What are the parallels between the Soviets in Afghanistan and the Americans?

There are many parallels and many differences. Unlike the Russians, who inherited a set of half-way viable state institutions, the Americans in Afghanistan have been trying to rebuild the country’s economic and political system, wrecked by three decades of violence, in the middle of a war. They have smarter weapons than the Russians, so fewer Afghans and coalition soldiers are being killed. They have far more international support, a mixed blessing since it means that they have to spend energy on coping with fractious allies, which the Russians never did.

The Russian strategic vision of converting Afghanistan into a friendly modern state was unrealistic. The American strategic vision was not dissimilar, but it was if anything even more ambitious. The aim was to deny a safe haven in Afghanistan to the al Qaeda terrorists that threaten America worldwide. Military action needed to go hand in hand with pressure on the Afghans to run their government and their economy on Western lines, and to modify their established social and religious order to reflect Western principles of human rights, especially in their treatment of women. Such an Afghanistan, so the story went, would refuse support both for the terrorists and for their friends the Taliban.
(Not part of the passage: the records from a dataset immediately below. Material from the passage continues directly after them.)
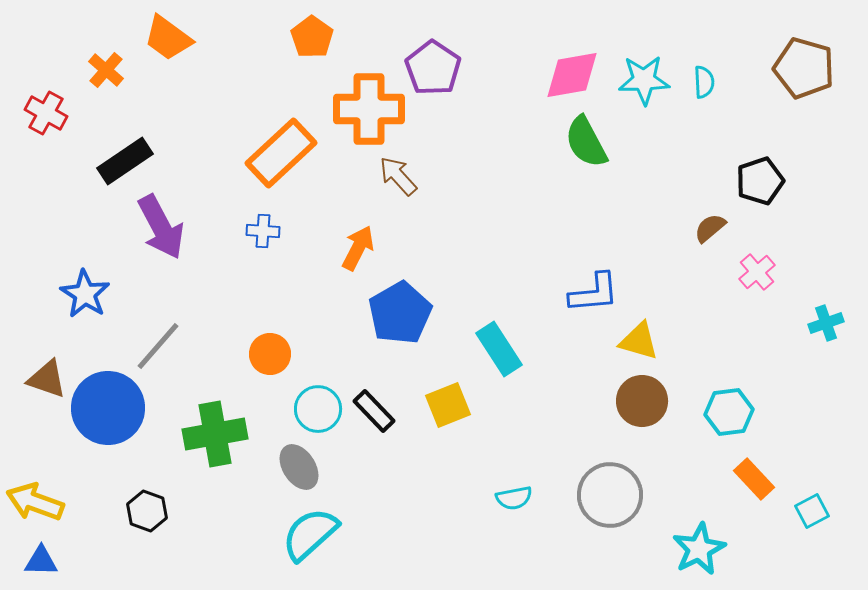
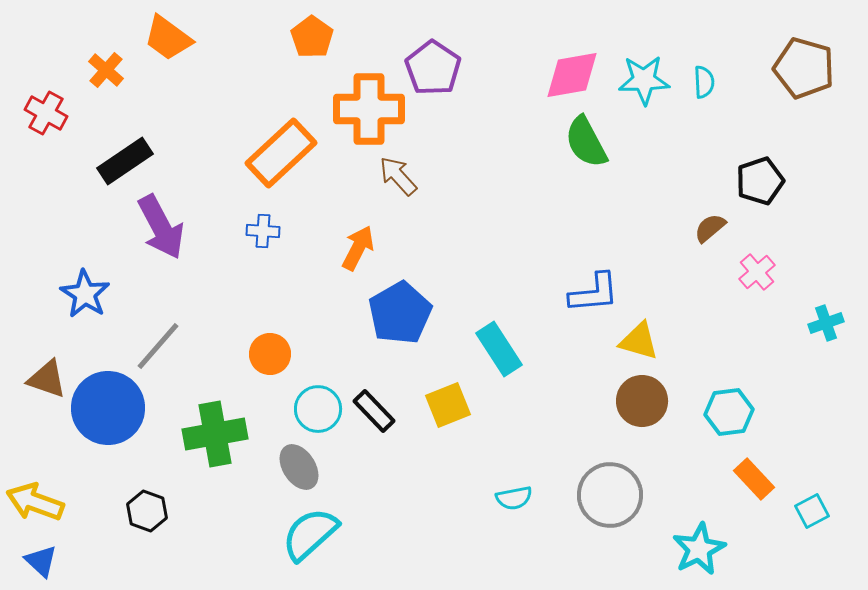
blue triangle at (41, 561): rotated 42 degrees clockwise
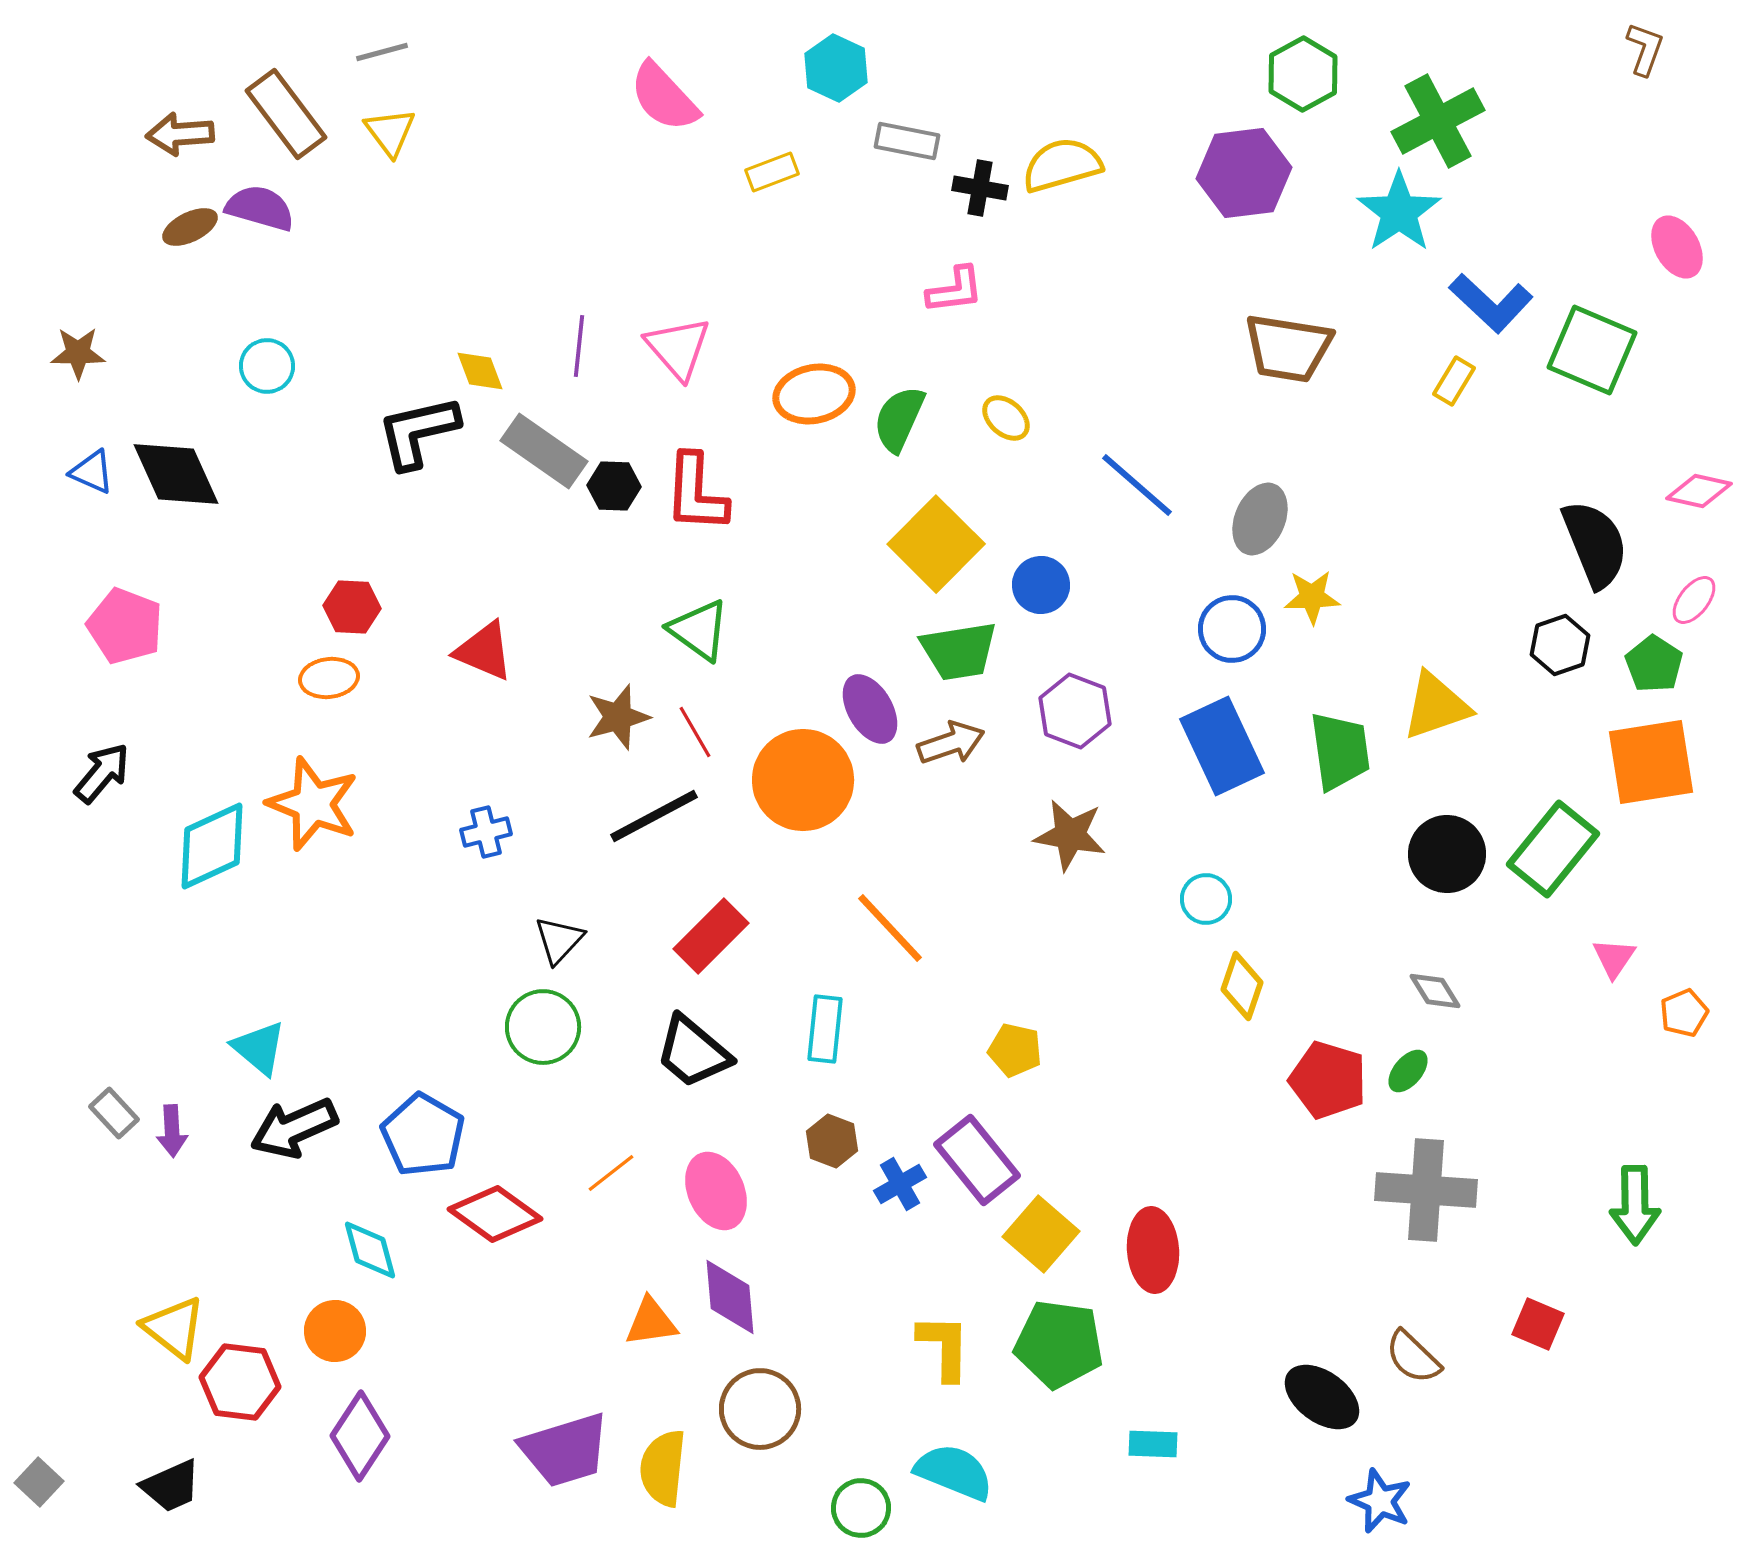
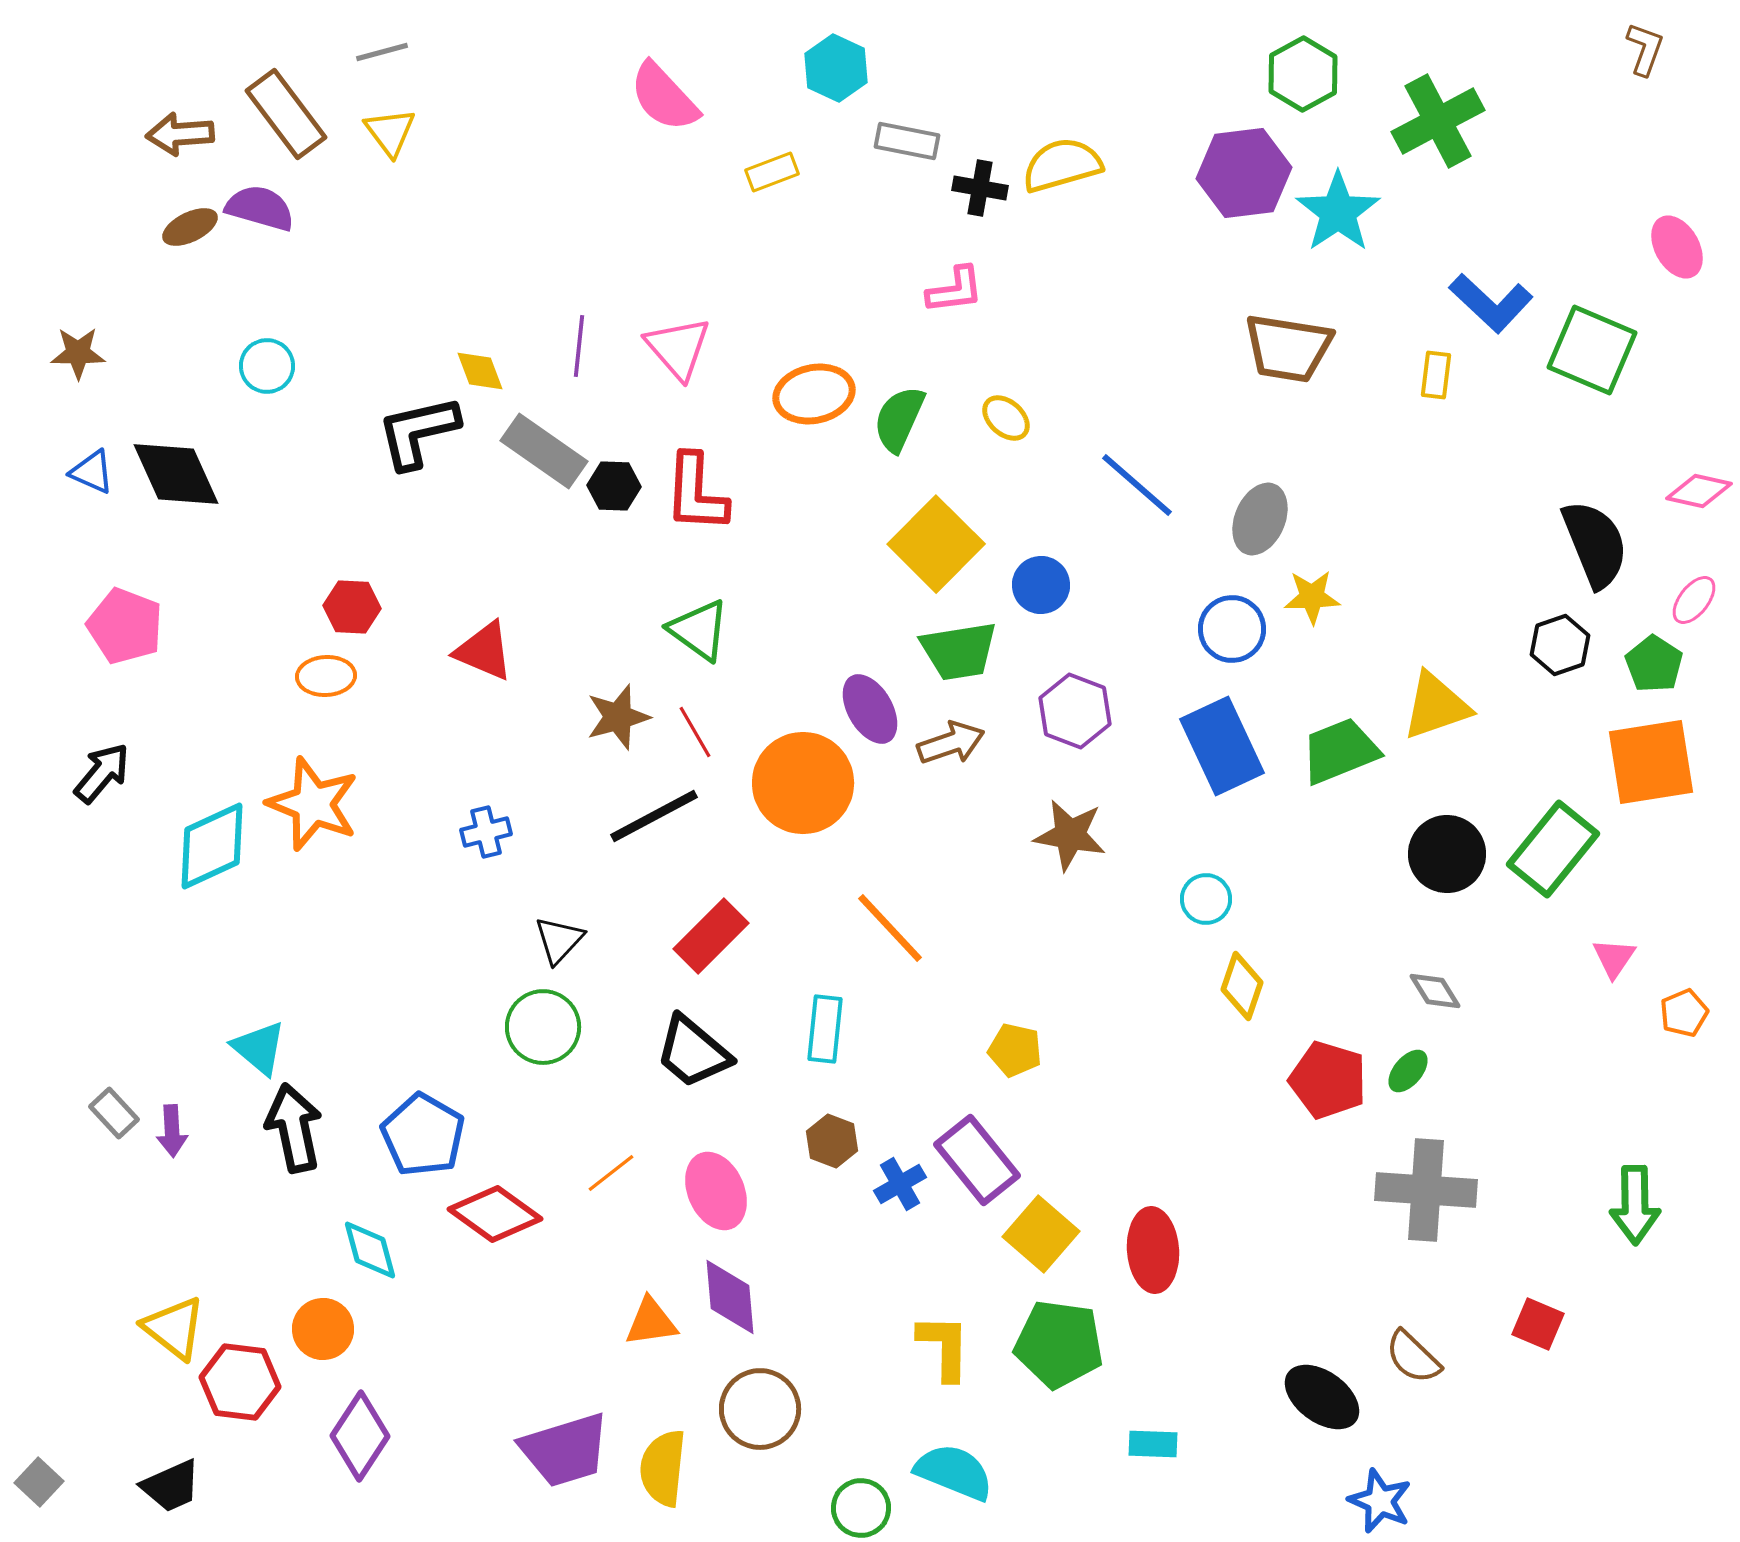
cyan star at (1399, 212): moved 61 px left
yellow rectangle at (1454, 381): moved 18 px left, 6 px up; rotated 24 degrees counterclockwise
orange ellipse at (329, 678): moved 3 px left, 2 px up; rotated 4 degrees clockwise
green trapezoid at (1340, 751): rotated 104 degrees counterclockwise
orange circle at (803, 780): moved 3 px down
black arrow at (294, 1128): rotated 102 degrees clockwise
orange circle at (335, 1331): moved 12 px left, 2 px up
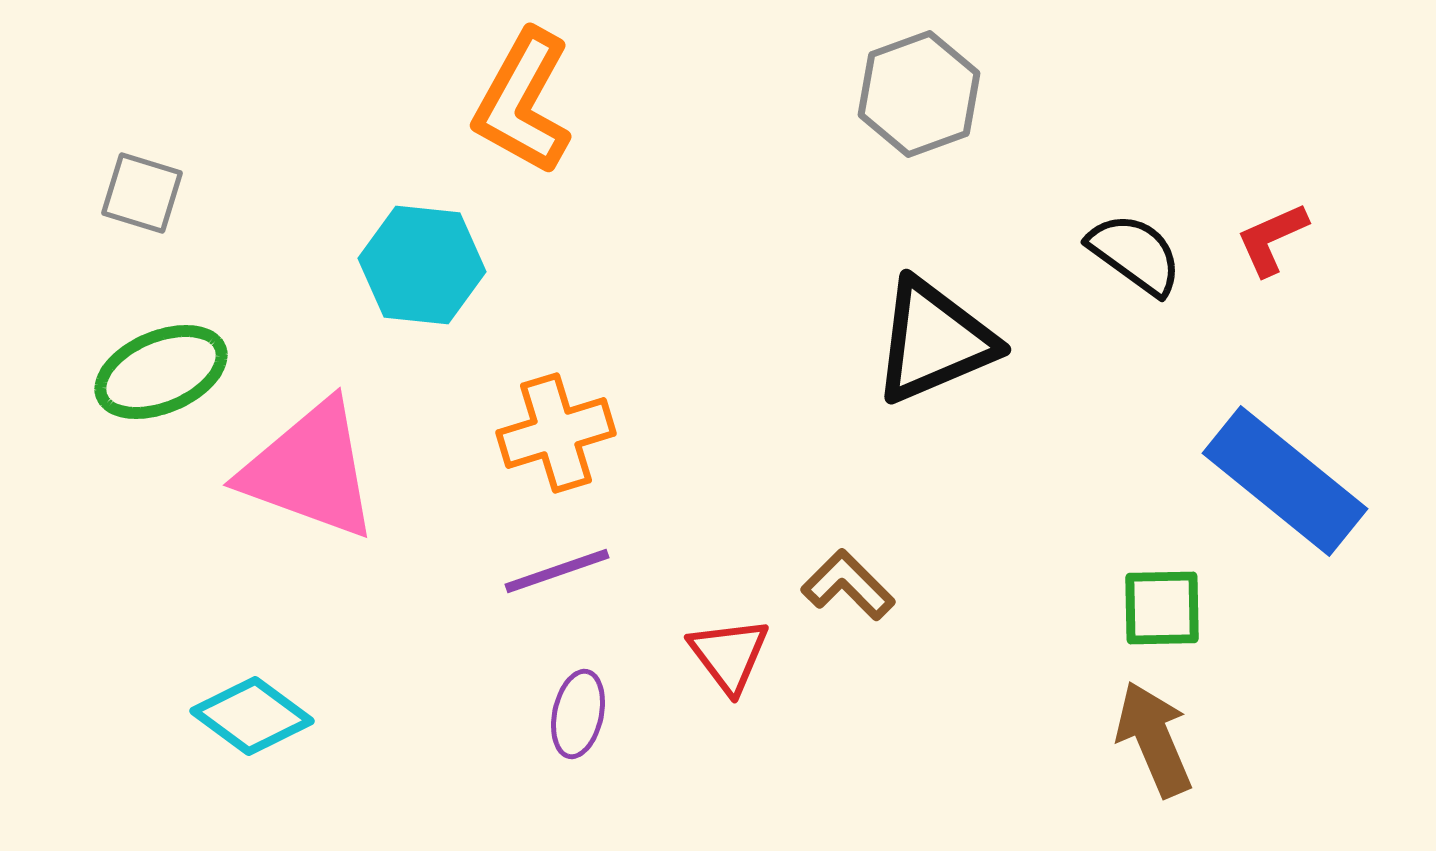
But you can’t reengineer other people’s societies and political systems so easily, whether you are trying to turn them into “socialists” or democrats. Like the Russians, the Americans have already had to scale down their ambitions drastically. Their vision of a liberal, modernised Afghanistan now looks almost wholly unreal. Like the Russians, the Americans started their adventure with the wrong definition of “success”.

What happens next?

President Obama has slowly been pushed towards the same conclusion as Gorbachev: to withdraw as soon as possible, leaving behind an adequately armed government prepared to take reasonable account of American needs. But he faces the same dilemma too: how can this done without damaging US prestige, betraying the dead, and abandoning Afghanistan to renewed chaos?

President Obama has it harder than Mikhail Gorbachev did. Gorbachev had almost universal support for withdrawal both inside the government and among the public. Even his generals supported a negotiated solution. His Foreign Minister, Eduard Shevardnadze, and the head of the KGB Vladimir Kryuchkov, were concerned that withdrawal would amount to the betrayal of Najibullah. But Gorbachev had little difficulty in dealing with them firmly. He did not have to face sniping on the wings from his political opposition, or claims from his generals that they could finish the job if only they were given more time and more soldiers.

Nevertheless, a growing realism and the pressures of a war-weary public opinion will presumably push President Obama towards withdrawal, under the best circumstances he can negotiate. He will need to reach a mutually satisfactory agreement not only with the Taliban, but with the Afghan government itself. A crucial difference here is that the Americans have far greater resources than the Russians did. So – unlike the Russians – they ought to be able to support the government they leave behind them indefinitely.

 If Obama can negotiate a general settlement supported not only by all the parties inside Afghanistan, but by Afghanistan’s neighbours as well, then he will have achieved more than the Russians did, and Afghanistan will have some prospect of peace after the foreigners leave. But to get everyone to agree to that will be like herding cats, and I would not be too sanguine about his chances of success.